■ **TASKS FOR THIS EXERCISE**:
(A) Answer from the Thanksgiving post:
(i) Which dish does the writer say cannot be corrupted by capitalism or the Coca Cola Company?
(ii) In which city was the terrorist act that the writer mentions hearing about on the news?
(iii) What instruction from God does the writer set against "FEEL thankful"?
(B) Pick up the Thanksgiving post after its last sentence and carry it forward.
TEXT BLOCK: Begin
(sarahgardner)What a lovely idea Thanksgiving is. An ode to gratitude, a tribute to bounty and blessedness. I think it is our purest holiday, and right now if you even try and pull that "Thanksgiving was invented by Hallmark and exists for consumerists" crap, please just don't. Sweet potato casserole is one of the few things in this life that cannot be corrupted by the hands of capitalism or the Coca Cola Company, so shush.
Whether you like it or not, Thanksgiving comes around once a year, whether you have just gotten engaged to Zac Efron and won a new wardrobe from "What Not to Wear," or if you have just lost your job and heard a really horrifying story about a terrorist act in Mumbai, India on the news last night. In any case, here before you is a holiday about thankfulness. Here you are. Be thankful.
One of my favorite things about God, probably in my Top 10 Favorite Things About God list, is that He wisely and kindly instructs us, "BE thankful." Not "FEEL thankful," but "BE thankful." This is the beauty of religion, the beauty of liturgy, which is something that often gets lost in what is ugly about religion--that is, people who cruelly tell others that they are not worthy and they are not loved because of their gender, sexual orientation, or beliefs about abortion and taxes...or, extreme fundamentalists who revere suicide bombing as a solution to some enormously complex problem. I can understand the frustration and skepticism with the Church at large, and for that matter any organized religion, but I think something deeply missed by a life of spirituality rather than a life of religion is this beautiful beautiful thing called ritual.
TEXT BLOCK: End
RECORDS SHOWN: Begin
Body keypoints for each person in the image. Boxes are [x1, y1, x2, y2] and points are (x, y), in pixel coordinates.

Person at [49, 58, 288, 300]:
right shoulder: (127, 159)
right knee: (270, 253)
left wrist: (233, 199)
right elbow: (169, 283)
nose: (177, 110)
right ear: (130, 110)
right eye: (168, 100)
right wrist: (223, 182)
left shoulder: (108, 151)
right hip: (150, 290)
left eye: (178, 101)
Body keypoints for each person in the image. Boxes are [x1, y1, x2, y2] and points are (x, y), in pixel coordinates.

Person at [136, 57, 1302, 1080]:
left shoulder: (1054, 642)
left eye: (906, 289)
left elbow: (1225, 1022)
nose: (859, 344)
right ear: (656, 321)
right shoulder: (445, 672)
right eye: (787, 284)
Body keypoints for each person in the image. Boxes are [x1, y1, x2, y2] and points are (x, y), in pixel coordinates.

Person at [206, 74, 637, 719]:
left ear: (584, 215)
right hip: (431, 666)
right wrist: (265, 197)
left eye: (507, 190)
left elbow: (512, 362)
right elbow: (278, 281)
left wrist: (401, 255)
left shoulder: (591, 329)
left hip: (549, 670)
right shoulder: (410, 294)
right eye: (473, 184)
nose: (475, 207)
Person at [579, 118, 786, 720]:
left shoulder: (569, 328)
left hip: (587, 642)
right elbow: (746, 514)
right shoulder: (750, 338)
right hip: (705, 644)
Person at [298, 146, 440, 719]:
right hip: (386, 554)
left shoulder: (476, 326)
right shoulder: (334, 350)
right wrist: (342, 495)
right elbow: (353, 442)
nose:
RECORDS SHOWN: End
■ **RESULTS OF THE TASKS**:
(A)
(i) Sweet potato casserole
(ii) Mumbai, India
(iii) "BE thankful"

(B)
When a member of a traditional Jewish community dies, the relatives express initial grief by tearing their clothing: a tear made over the heart for a parent, or right side of chest for a different relative. For the next 11 months, the mourners recite the Kaddish, a prayer which does not ask for consolation but rather exalts God, opening "Glorified and sanctified be God's great name throughout the world which He has created according to His will."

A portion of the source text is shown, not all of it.